Last summer I had the privilege to attend the Wildlife Leadership Academy. This Academy focuses on leadership skills and prepares youth to become conservation ambassadors. The week long field school that I attended specialized in white-tailed deer and how they interact with their environment. I worked together with four other students to compete against the other teams. At the end of the week my team had successfully won the competition. Our team was rewarded throughout the past year.

Rachel and her fellow students at Winner’s Weekend.

Last September my team was given the opportunity to reunite in Robesonia, Pennsylvania for a pheasant hunt sponsored by Southeast PA QDMA. Our second reward came in May, when all of the winning teams from the five different field schools, Bass, Brookies, Bucktails, Gobblers, and Drummers, gathered together at Mt. Gilead Camp in Stroudsburg, PA. The next day we piled into cars and traveled to Grey Towers, home of Gifford Pinchot. Pinchot was a forester and a conservationist who worked to improve the environment after major destruction to the land had occurred.

Grey Towers

While there, we suddenly got a call from Dr. Gary Alt. The Pennsylvania Game Commission Game Wardens had trapped a bear. All of the students got to watch the Game Wardens process the bear… But this was no average bear. Wardens estimated the bear to weigh 650 lbs and at its maximum capacity about 800 lbs. My fellow students and I really got to experience a once in a lifetime opportunity; it’s not every day you see a black bear of that size!

Rachel with Dr. Gary Alt with the anesthetized bear.  PGC Game Warden’s processed this black bear to gather data for population studies and released the bear back into the wild.

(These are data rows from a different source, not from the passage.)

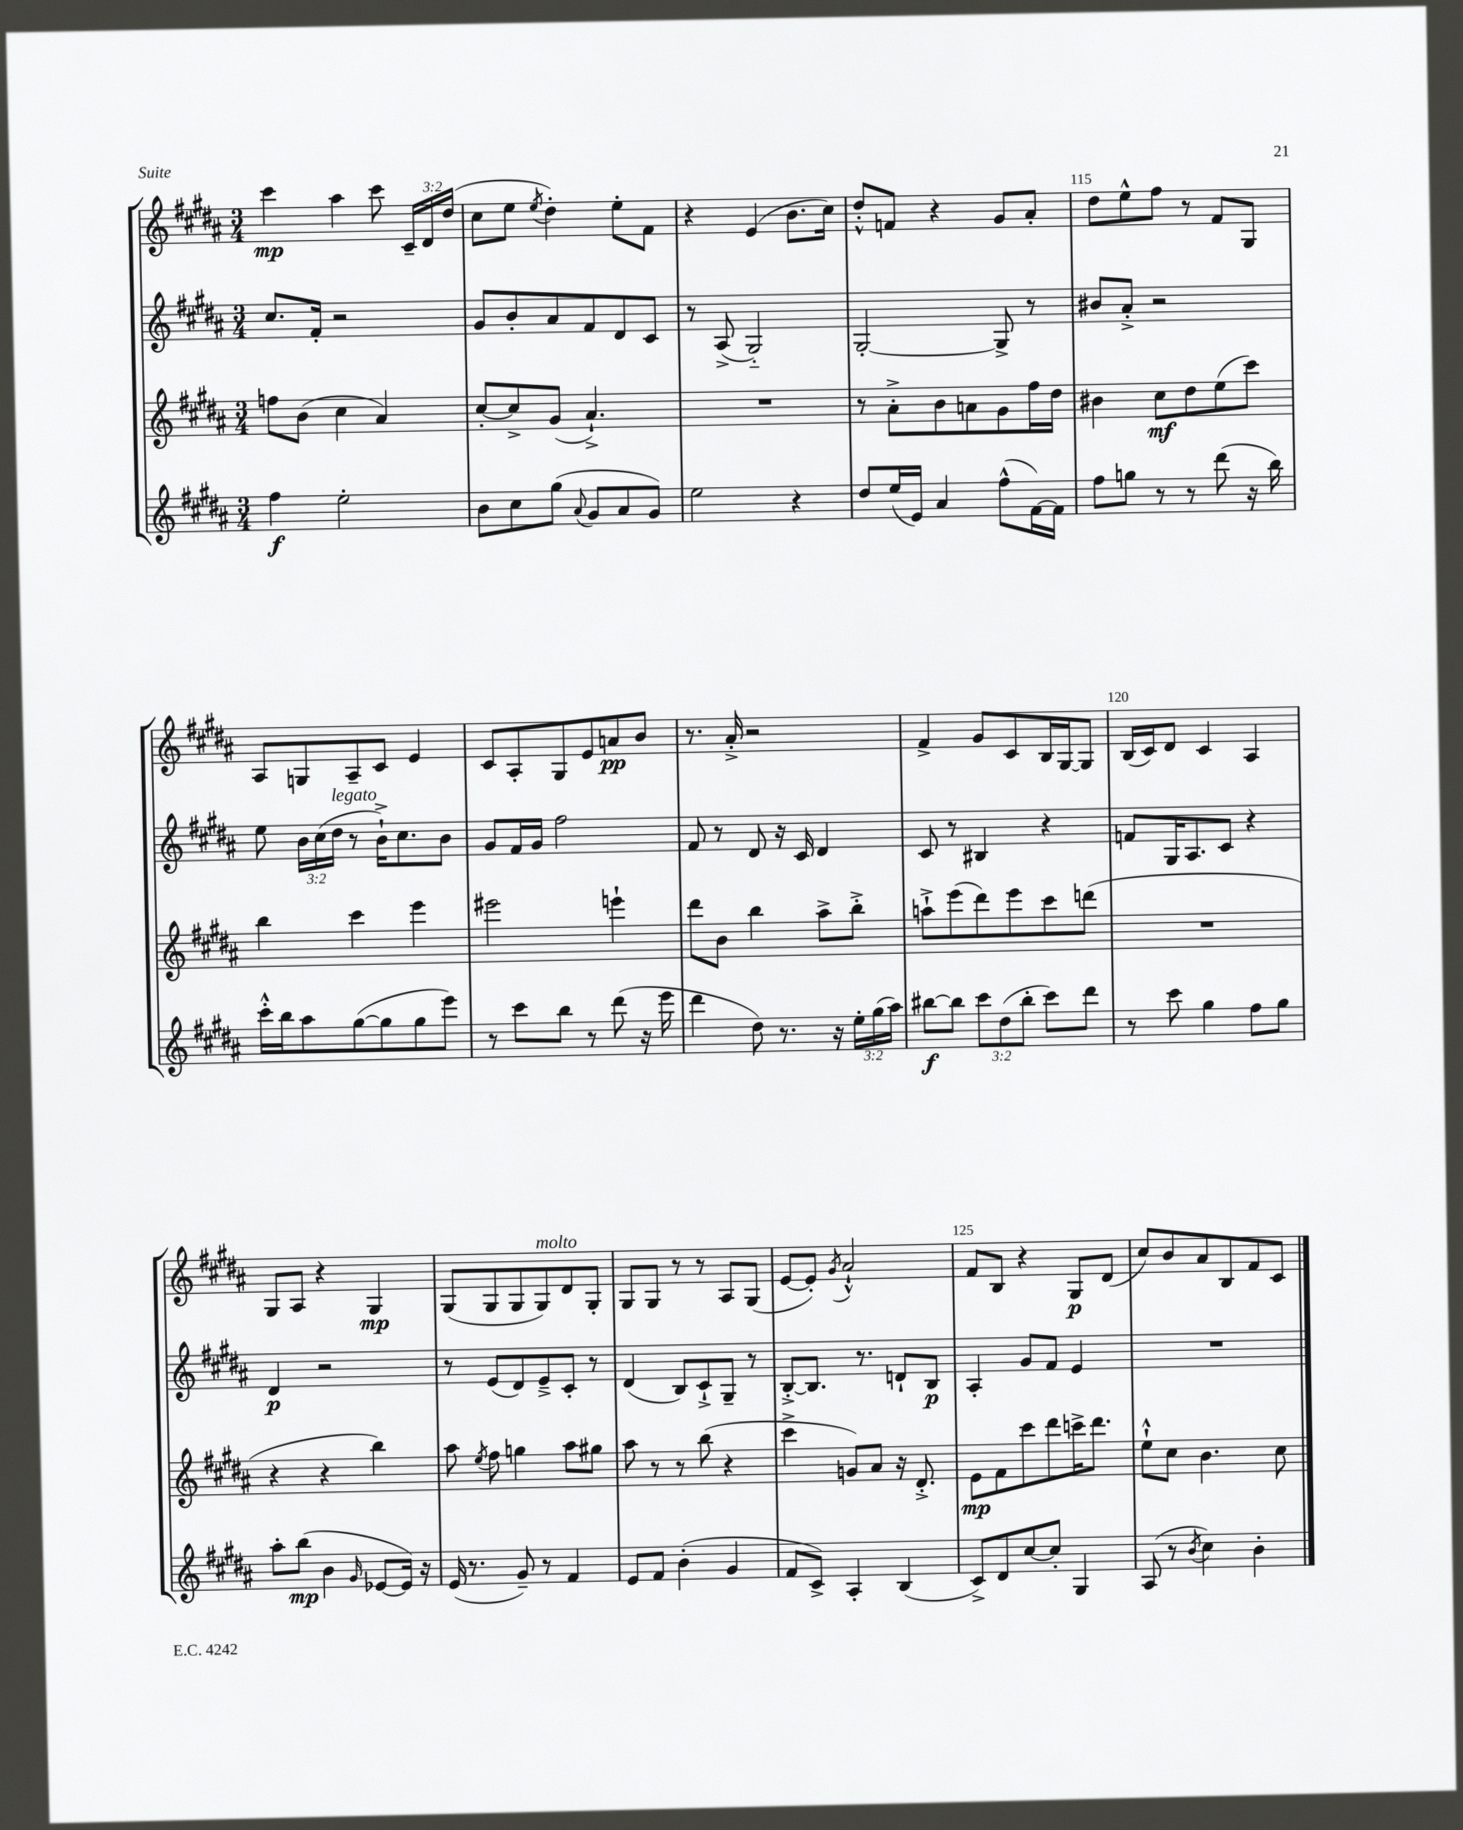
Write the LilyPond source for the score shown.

<<
\new StaffGroup <<
\new Staff = "s0" {
    \clef treble \key b \major \numericTimeSignature \time 3/4 \override Staff.TupletNumber.text = #tuplet-number::calc-fraction-text
    \autoBeamOff cis'''4\mp ais''4 cis'''8 \tuplet 3/2 { cis'16[-- dis'16 dis''16]( } |
    cis''8[ e''8] \acciaccatura { e''8 } dis''4-.) e''8[-. fis'8] |
    r4 e'4( b'8.[ cis''16]) |
    dis''8[-.-^ f'8] r4 gis'8[ ais'8]-. |
    dis''8[ e''8-^ fis''8] r8 fis'8[ gis8] |
    ais8[ g8 ais8-- cis'8] e'4 |
    cis'8[ ais8-. gis8 e'8 a'8\pp b'8] |
    r8. ais'16-.-> r2 |
    fis'4-> gis'8[ cis'8 b16 gis16~ gis8] |
    b16[( cis'16) dis'8] cis'4 ais4 |
    gis8[ ais8] r4 gis4\mp |
    gis8[( gis8 gis8 gis8^\markup { \italic "molto" }) dis'8 gis8]-. |
    gis8[ gis8] r8 r8 ais8[ gis8]( |
    e'8[~ e'8]-.) \acciaccatura { gis'8 } ais'2-!-^ |
    fis'8[ b8] r4 gis8[\p dis'8]( |
    cis''8[) b'8 ais'8 b8 fis'8 cis'8] \bar "|." |
}
\new Staff = "s1" {
    \clef treble \key b \major \numericTimeSignature \time 3/4 \override Staff.TupletNumber.text = #tuplet-number::calc-fraction-text
    \autoBeamOff cis''8.[ fis'16]-. r2 |
    gis'8[ b'8-. ais'8 fis'8 dis'8 cis'8] |
    r8 ais8->( gis2-_) |
    gis2~-. gis8-> r8 |
    bis'8[ ais'8]-.-> r2 |
    e''8 \tuplet 3/2 { b'16[ cis''16( dis''16]^\markup { \italic "legato" } } r8 b'16[-!->) cis''8. b'8] |
    gis'8[ fis'16 gis'16] fis''2 |
    fis'8 r8 dis'8 r16 cis'16 dis'4 |
    cis'8 r8 bis4 r4 |
    f'8[ gis16 ais8. cis'8] r4 |
    dis'4\p r2 |
    r8 e'8[( dis'8) e'8---> cis'8]-. r8 |
    dis'4( b8[) cis'8-!-> gis8]-- r8 |
    b8[~-.-> b8.] r8. d'8[-! b8]\p |
    ais4-. gis'8[ fis'8] e'4 |
    R2. \bar "|." |
}
\new Staff = "s2" {
    \clef treble \key b \major \numericTimeSignature \time 3/4
    \autoBeamOff f''8[ b'8]( cis''4 ais'4) |
    cis''8[~-. cis''8-> gis'8]( ais'4.-!->) |
    R2. |
    r8 ais'8[-.-> b'8 a'8 gis'8 fis''16 dis''16] |
    bis'4 cis''8[\mf dis''8 e''8( cis'''8]) |
    b''4 cis'''4 e'''4 |
    eis'''2 e'''4-! |
    dis'''8[ b'8] b''4 ais''8[-> b''8]-.-> |
    a''8[-!-> e'''8( dis'''8) e'''8 cis'''8 d'''8]( |
    R2. |
    r4 r4 b''4) |
    ais''8 \acciaccatura { e''8 } fis''8 g''4 ais''8[ gis''8] |
    ais''8 r8 r8 b''8( r4 |
    cis'''4-> g'8[) ais'8] r16 dis'8.-.-> |
    e'8[\mp fis'8 cis'''8 dis'''8 c'''16-> dis'''8.] |
    e''8[-!-^ cis''8] b'4. cis''8 \bar "|." |
}
\new Staff = "s3" {
    \clef treble \key b \major \numericTimeSignature \time 3/4 \override Staff.TupletNumber.text = #tuplet-number::calc-fraction-text
    \autoBeamOff fis''4\f e''2-. |
    b'8[ cis''8 gis''8]( \appoggiatura { ais'8 } gis'8[ ais'8 gis'8]) |
    e''2 r4 |
    dis''8[ e''16( e'16]) ais'4 fis''8[-^( fis'16~) fis'16] |
    fis''8[ g''8] r8 r8 dis'''8( r16 b''16) |
    cis'''16[-.-^ b''16 ais''8 gis''8~( gis''8 gis''8 e'''8]) |
    r8 cis'''8[ b''8] r8 dis'''8( r16 e'''16 |
    dis'''4 dis''8) r8. r16 \tuplet 3/2 { e''16[-. gis''16( ais''16]) } |
    bis''8[~\f bis''8] \tuplet 3/2 { cis'''8[ dis''8( bis''8]-. } cis'''8[) dis'''8] |
    r8 cis'''8 gis''4 fis''8[ gis''8] |
    ais''8[-. b''8]\mp( b'4 \grace { gis'16 } ees'8[~ ees'16]) r16 |
    e'16( r8. gis'8--) r8 fis'4 |
    e'8[ fis'8] b'4-.( gis'4 |
    fis'8[ cis'8]->) ais4-. b4( |
    cis'8[->) dis'8 cis''8~ cis''8]-. gis4 |
    ais8( r8 \acciaccatura { b'8 } cis''4) b'4-. \bar "|." |
}
>>
>>
\layout { \context { \Score currentBarNumber = #111 \override BarNumber.break-visibility = ##(#f #t #t) barNumberVisibility = #(every-nth-bar-number-visible 5) } }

Dr. Gary Alt explained the normal routine for processing a bear: how to age it, how to track it, and how to see its current health conditions. After we finished with processing the anesthetized black bear, Dr. Alt gave us a tour of old bears’ dens he used for research. We got to see four different types of dens that bear use and how each one has its advantages and disadvantages. It was a weekend that can truly never be accurately described in words; you just had to be there to see it. Wildlife Leadership Academy has given me countless opportunities and has allowed me to meet many people, which will positively impact my future in being a conservationist.